Removing rows whose elements appear less than a certain number
Make some fake data:
SeedRandom[10]; numOccurrences = 5;
data = Table[{RandomInteger[{0, 100}], RandomInteger[{1, 100}], 1}, 100];
Group the data by the value of b, then select only those values of b for which at least numOccurrences
instances are present, then take the values of the resulting association and flatten them back into the desired shape:
Select[Length[#] >= numOccurrences &]@ GroupBy[#[[2]] &]@ data;
Values[%]~Flatten~1
(* Out:
{{83, 1, 1}, {33, 1, 1}, {27, 1, 1}, {12, 1, 1}, {74, 1, 1}}
*)
To generate data
(with a[i]
instead of ai
but the principle is unchanged):
SeedRandom[2020];
n = 20;
indexA = RandomInteger[{1, 4}, n];
indexB = RandomInteger[{1, 4}, n];
data = Table[{a[indexA[[i]]], b[indexB[[i]]], 1}, {i, n}]

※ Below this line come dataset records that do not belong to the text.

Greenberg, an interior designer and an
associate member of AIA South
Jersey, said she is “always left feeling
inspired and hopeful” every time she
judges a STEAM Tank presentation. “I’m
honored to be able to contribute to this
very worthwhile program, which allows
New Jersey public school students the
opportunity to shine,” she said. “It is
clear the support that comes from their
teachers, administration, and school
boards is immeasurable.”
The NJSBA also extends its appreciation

(* {{a[1], b[4], 1}, {a[1], b[2], 1}, {a[1], b[2], 1}, {a[1], b[4],
1}, {a[4], b[4], 1}, {a[1], b[4], 1}, {a[3], b[2], 1}, {a[4], b[3],
1}, {a[4], b[1], 1}, {a[3], b[3], 1}, {a[1], b[3], 1}, {a[4], b[3],
1}, {a[4], b[1], 1}, {a[4], b[4], 1}, {a[4], b[4], 1}, {a[2], b[2],
1}, {a[1], b[4], 1}, {a[2], b[1], 1}, {a[4], b[3], 1}, {a[2], b[4],
1}} *)
Then, store variablesn that appear less than min
times in the second colum, and select rows whose second value in not in the list of bad indices badB
:
min = 5;
badB = Select[Tally[data[[All, 2]]], #[[2]] < min &][[All, 1]]

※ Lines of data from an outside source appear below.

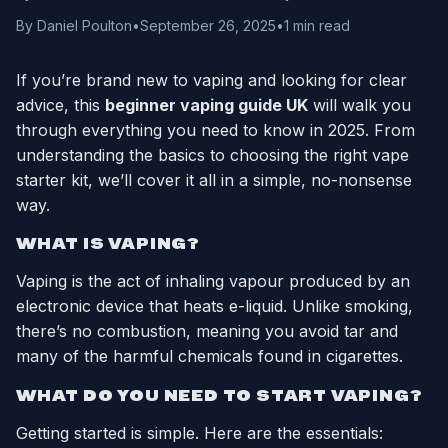
By Daniel Poulton
•
September 26, 2025
•
1 min read
If you’re brand new to vaping and looking for clear
advice, this
beginner vaping guide UK
will walk you
through everything you need to know in 2025. From
understanding the basics to choosing the right vape
starter kit, we’ll cover it all in a simple, no-nonsense
way.
WHAT IS VAPING?
Vaping is the act of inhaling vapour produced by an
electronic device that heats e-liquid. Unlike smoking,
there’s no combustion, meaning you avoid tar and
many of the harmful chemicals found in cigarettes.
WHAT DO YOU NEED TO START VAPING?
Getting started is simple. Here are the essentials:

Select[data, MemberQ[badB, #[[2]]] == False &]
(* {{a[1], b[4], 1}, {a[1], b[4], 1}, {a[4], b[4], 1}, {a[1], b[4],
1}, {a[4], b[4], 1}, {a[4], b[4], 1}, {a[1], b[4], 1}, {a[2], b[4],
1}} *)
ClearAll[pick]
pick = Pick[#,
Developer`ToPackedArray @ UnitStep[(Counts[#[[All, 2]]] /@ #[[All, 2]]) - #2], 1] &;
Using data
from MarcoB's answer:
SeedRandom[10];
data = Table[{RandomInteger[{0, 100}], RandomInteger[{1, 100}], 1}, 100];
pick[data, 5]
{{83, 1, 1}, {33, 1, 1}, {27, 1, 1}, {12, 1, 1}, {74, 1, 1}}
Note: This approach preserves the ordering of kept rows.